> 文章の抜粋
◆ ◆ ◆ ◆

であるならば、先延ばしをする脳の癖をなくせばいいのですが……こうした人たちの脳は意欲が低下している傾向にあるため、「○○しよう」「○○すべき」という言葉が重荷に感じられる可能性があります。
そこで注目すべきは、しないことをピックアップする「しないことリスト」。先延ばし癖を改善するために、何を “しない” べきなのか――これだったら、もっと楽な気持ちで自分を変えていけそうですよね。先延ばし癖を改善するためのヒントを説明していきましょう。
先延ばしする脳には “4つのタイプ” がある
前出の吉田氏は、先延ばしする脳を「先送り脳」と呼び、4つのタイプがあると分析しています。
- つい後回しにする「めんどうくさい脳」
- 完璧を目指してしまう「キチキチ脳」
- 自分を過信する「なんとかなるさ脳」
- 心配しすぎの「ネガティブ脳」
単純に「なんだかめんどうくさいな」という思いから先延ばししてしまうのか、「初めからパーフェクトにこなしていかないといけない」という重圧から行動が後手にまわるのか、「いざとなったら間に合うさ」という過剰な自信が先延ばしさせているのか、「うまくいくだろうか……」という不安が億劫にさせているのか……。
ただし、必ずしもひとつのタイプに限定されるわけではないとのこと。先延ばしする対象や自分が置かれている状況によって、複数のタイプが表れることもあります。たとえば、プライベートに関しては「めんどうくさい脳」だが、仕事に関しては「キチキチ脳」など。
みなさんはどのタイプでしょうか?
先延ばし癖を改善するための「10のしないこと」
というわけで、4つのタイプを網羅した、先延ばし癖を改善するための「10のしないこと」を考えてみました。
先延ばし癖を改善するヒントがここにある!

◆ ◆ ◆ ◆

> 用意したデータ
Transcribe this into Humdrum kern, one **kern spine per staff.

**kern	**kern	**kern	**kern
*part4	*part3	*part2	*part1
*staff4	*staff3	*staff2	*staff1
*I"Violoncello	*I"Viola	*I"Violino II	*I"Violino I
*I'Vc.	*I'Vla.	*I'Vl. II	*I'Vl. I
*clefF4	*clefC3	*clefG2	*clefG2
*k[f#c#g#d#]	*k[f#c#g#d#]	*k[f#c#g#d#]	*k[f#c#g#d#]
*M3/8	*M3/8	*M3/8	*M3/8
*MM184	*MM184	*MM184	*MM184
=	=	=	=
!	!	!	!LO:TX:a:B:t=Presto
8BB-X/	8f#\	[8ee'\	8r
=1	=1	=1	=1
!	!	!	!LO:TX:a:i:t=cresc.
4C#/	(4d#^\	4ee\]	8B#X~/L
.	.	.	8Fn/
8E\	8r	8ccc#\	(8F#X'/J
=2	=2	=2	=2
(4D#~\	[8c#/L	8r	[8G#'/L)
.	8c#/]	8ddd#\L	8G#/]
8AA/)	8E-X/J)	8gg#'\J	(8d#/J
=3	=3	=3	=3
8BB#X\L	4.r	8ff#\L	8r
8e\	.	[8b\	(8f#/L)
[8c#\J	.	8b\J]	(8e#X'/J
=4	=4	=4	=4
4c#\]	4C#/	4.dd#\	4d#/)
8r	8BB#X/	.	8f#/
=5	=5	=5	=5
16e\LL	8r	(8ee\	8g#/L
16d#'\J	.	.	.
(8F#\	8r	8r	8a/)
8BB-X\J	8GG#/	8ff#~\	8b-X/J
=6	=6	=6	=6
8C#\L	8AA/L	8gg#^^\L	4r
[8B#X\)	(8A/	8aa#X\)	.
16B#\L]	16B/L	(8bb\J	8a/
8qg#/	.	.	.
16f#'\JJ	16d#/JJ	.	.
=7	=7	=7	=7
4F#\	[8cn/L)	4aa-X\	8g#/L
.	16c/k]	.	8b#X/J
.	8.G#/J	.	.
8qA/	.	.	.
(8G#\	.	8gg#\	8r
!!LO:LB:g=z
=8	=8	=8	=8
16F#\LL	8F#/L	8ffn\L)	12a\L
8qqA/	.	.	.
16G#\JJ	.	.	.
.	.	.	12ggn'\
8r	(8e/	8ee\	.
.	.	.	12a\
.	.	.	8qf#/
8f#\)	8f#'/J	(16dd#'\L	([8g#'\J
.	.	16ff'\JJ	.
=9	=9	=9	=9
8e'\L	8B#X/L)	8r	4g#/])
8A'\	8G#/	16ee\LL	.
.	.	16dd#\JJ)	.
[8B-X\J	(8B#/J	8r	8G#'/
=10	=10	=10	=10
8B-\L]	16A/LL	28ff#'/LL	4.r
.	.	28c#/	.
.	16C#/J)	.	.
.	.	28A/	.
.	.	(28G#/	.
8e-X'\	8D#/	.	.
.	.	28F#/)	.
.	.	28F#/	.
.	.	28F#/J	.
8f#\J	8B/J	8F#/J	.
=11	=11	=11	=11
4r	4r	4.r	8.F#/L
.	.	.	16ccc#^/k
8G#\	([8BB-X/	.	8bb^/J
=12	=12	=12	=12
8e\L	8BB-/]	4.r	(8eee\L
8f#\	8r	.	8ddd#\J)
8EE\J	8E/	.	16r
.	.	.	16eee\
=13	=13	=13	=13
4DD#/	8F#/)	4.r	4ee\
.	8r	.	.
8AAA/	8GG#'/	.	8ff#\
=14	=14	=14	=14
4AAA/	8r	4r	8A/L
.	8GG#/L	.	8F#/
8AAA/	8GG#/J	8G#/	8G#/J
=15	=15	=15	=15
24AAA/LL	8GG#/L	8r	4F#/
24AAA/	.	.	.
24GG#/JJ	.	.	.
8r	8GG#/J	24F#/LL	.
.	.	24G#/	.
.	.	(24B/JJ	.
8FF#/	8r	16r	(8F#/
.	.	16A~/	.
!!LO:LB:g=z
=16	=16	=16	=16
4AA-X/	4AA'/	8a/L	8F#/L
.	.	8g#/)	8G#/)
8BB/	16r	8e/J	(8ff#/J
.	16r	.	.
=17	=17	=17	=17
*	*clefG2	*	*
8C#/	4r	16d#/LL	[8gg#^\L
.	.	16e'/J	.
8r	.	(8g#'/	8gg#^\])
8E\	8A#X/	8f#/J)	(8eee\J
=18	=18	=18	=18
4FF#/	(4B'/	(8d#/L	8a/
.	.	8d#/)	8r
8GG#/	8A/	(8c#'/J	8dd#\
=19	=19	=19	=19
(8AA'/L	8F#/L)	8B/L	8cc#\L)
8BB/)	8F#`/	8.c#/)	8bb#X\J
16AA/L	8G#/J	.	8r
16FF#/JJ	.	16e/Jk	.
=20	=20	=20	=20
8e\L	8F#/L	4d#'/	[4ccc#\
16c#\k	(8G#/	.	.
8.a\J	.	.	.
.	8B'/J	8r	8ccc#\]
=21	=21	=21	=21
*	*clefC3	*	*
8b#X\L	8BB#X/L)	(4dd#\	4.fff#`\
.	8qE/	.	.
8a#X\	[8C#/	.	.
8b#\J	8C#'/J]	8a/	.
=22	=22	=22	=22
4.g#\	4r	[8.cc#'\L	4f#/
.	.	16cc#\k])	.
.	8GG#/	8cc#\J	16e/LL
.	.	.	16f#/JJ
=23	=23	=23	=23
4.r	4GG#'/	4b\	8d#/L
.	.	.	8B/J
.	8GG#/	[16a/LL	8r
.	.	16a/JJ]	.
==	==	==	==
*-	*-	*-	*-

◆ ◆ ◆ ◆

> やること
• 1. 先延ばし癖についての文章で、吉田氏は先延ばしする脳を何と呼んでいますか。
• 2. 先延ばし癖についての文章の「単純に「なんだかめんどうくさ」から「ないこと」を考えてみました。」までを、一字も変えずに書き写してください。

> 答え
• 1. 「先送り脳」と呼んでいます。

• 2.
単純に「なんだかめんどうくさいな」という思いから先延ばししてしまうのか、「初めからパーフェクトにこなしていかないといけない」という重圧から行動が後手にまわるのか、「いざとなったら間に合うさ」という過剰な自信が先延ばしさせているのか、「うまくいくだろうか……」という不安が億劫にさせているのか……。
ただし、必ずしもひとつのタイプに限定されるわけではないとのこと。先延ばしする対象や自分が置かれている状況によって、複数のタイプが表れることもあります。たとえば、プライベートに関しては「めんどうくさい脳」だが、仕事に関しては「キチキチ脳」など。
みなさんはどのタイプでしょうか?
先延ばし癖を改善するための「10のしないこと」
というわけで、4つのタイプを網羅した、先延ばし癖を改善するための「10のしないこと」を考えてみました。